'''
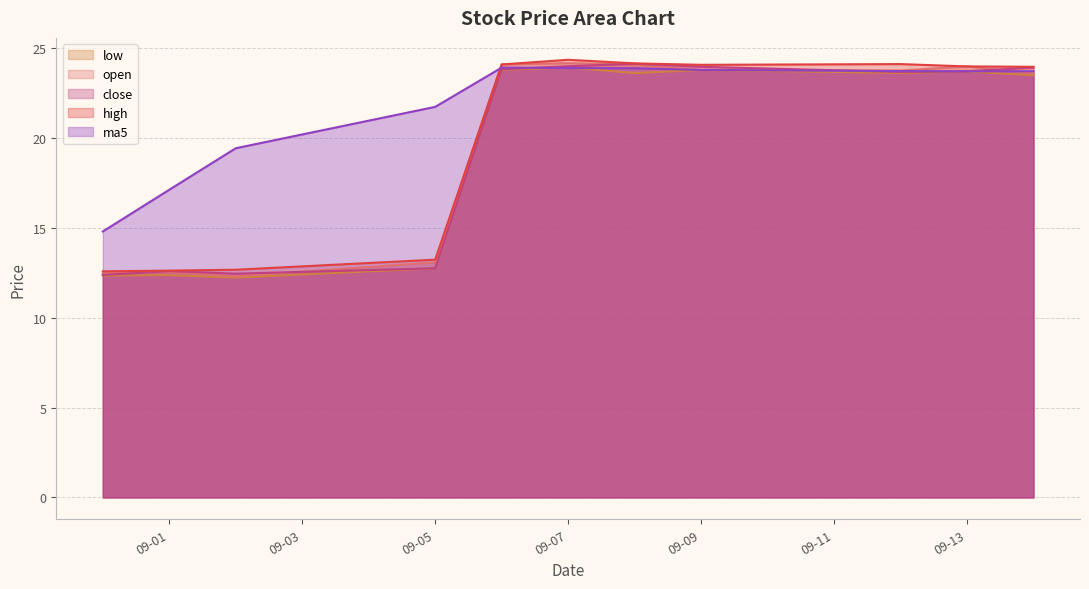

The ma5 series shows 4.1 at 2016-09-02. True or false?

False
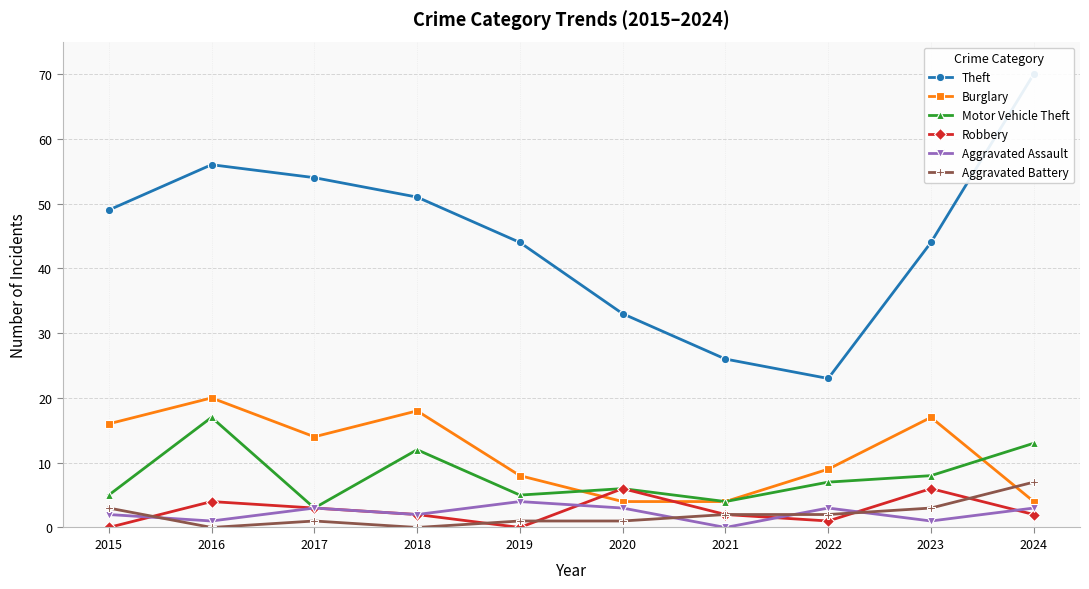

Reading left to right, extract all data points from this chart.

Theft: 2015=49	2016=56	2017=54	2018=51	2019=44	2020=33	2021=26	2022=23	2023=44	2024=70
Burglary: 2015=16	2016=20	2017=14	2018=18	2019=8	2020=4	2021=4	2022=9	2023=17	2024=4
Motor Vehicle Theft: 2015=5	2016=17	2017=3	2018=12	2019=5	2020=6	2021=4	2022=7	2023=8	2024=13
Robbery: 2015=0	2016=4	2017=3	2018=2	2019=0	2020=6	2021=2	2022=1	2023=6	2024=2
Aggravated Assault: 2015=2	2016=1	2017=3	2018=2	2019=4	2020=3	2021=0	2022=3	2023=1	2024=3
Aggravated Battery: 2015=3	2016=0	2017=1	2018=0	2019=1	2020=1	2021=2	2022=2	2023=3	2024=7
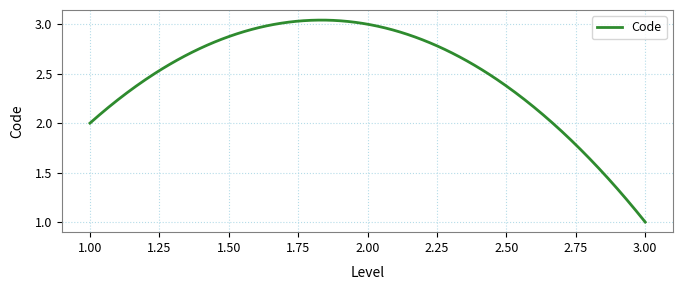

What is the value of the 1st point from the left?

2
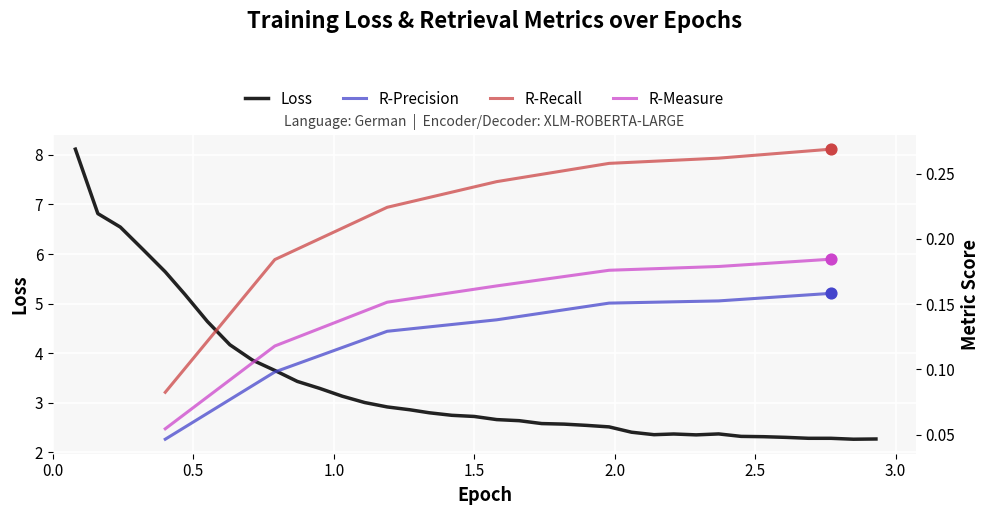

What is the minimum value for Loss?

2.3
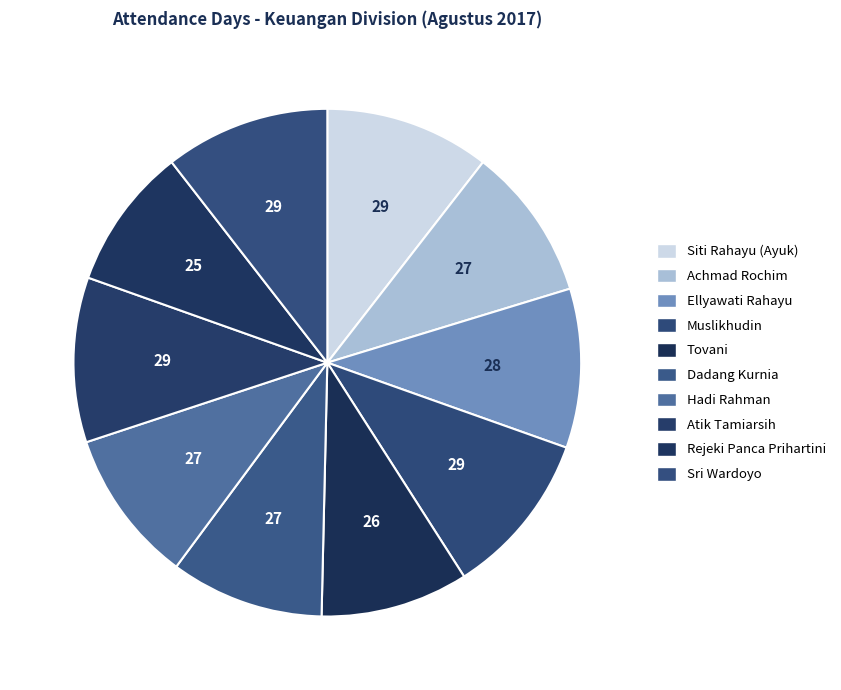

How many slices are in this pie chart?

10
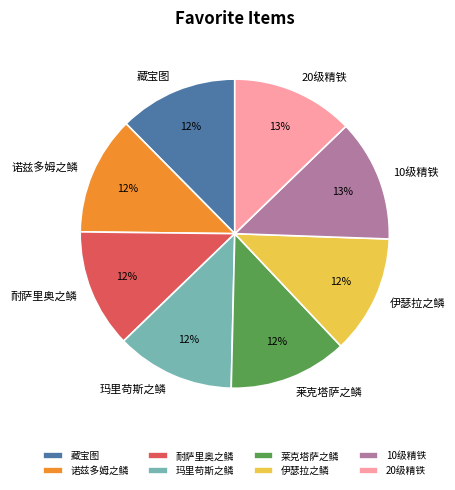

True or false: 藏宝图 accounts for 12% of the total.

True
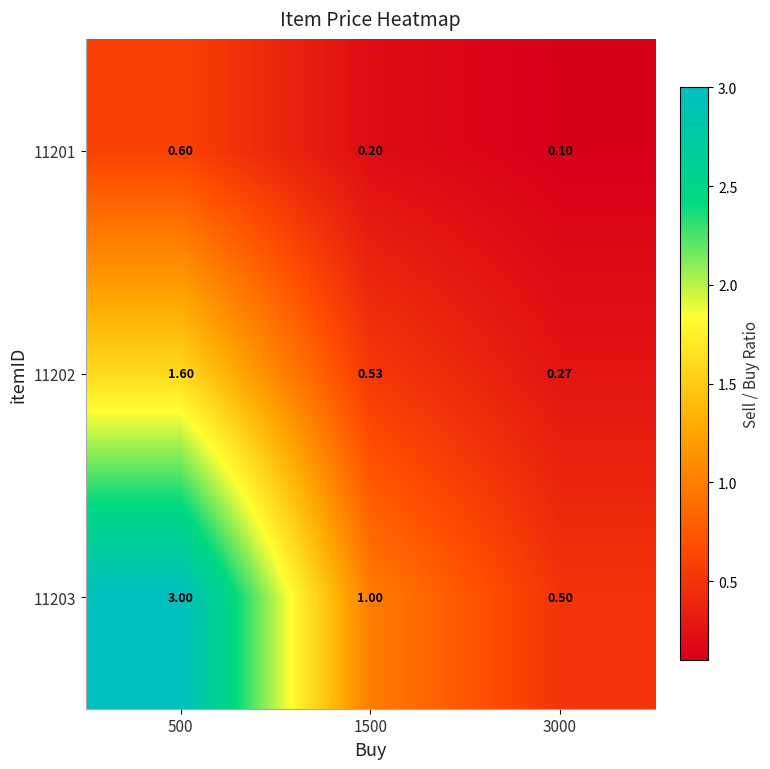

Is the value of 11202 at 3000 greater than the value of 11203 at 1500?

No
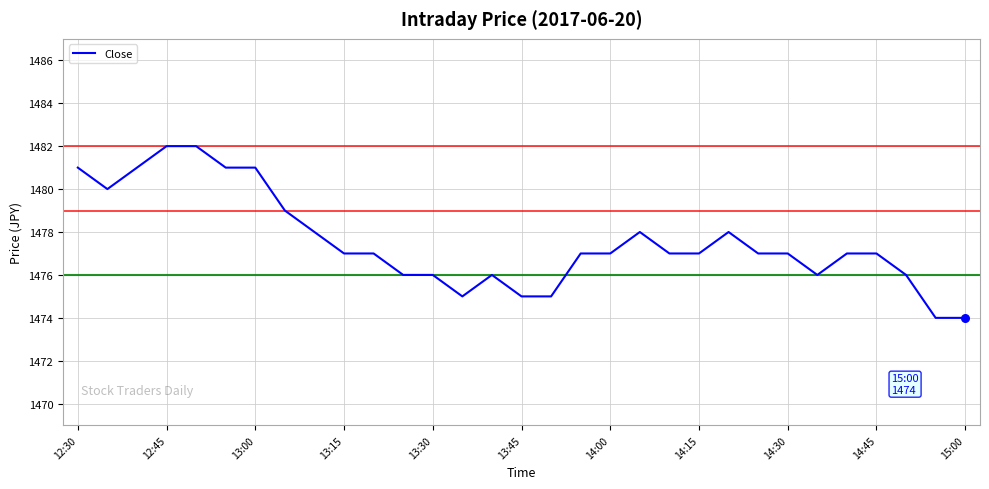

What is the greatest value displayed?

1482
'''
• Work instructions:
Count the lines in the listing above that contain the word "Aggravated". Give only the number.

• Completed exercise:
2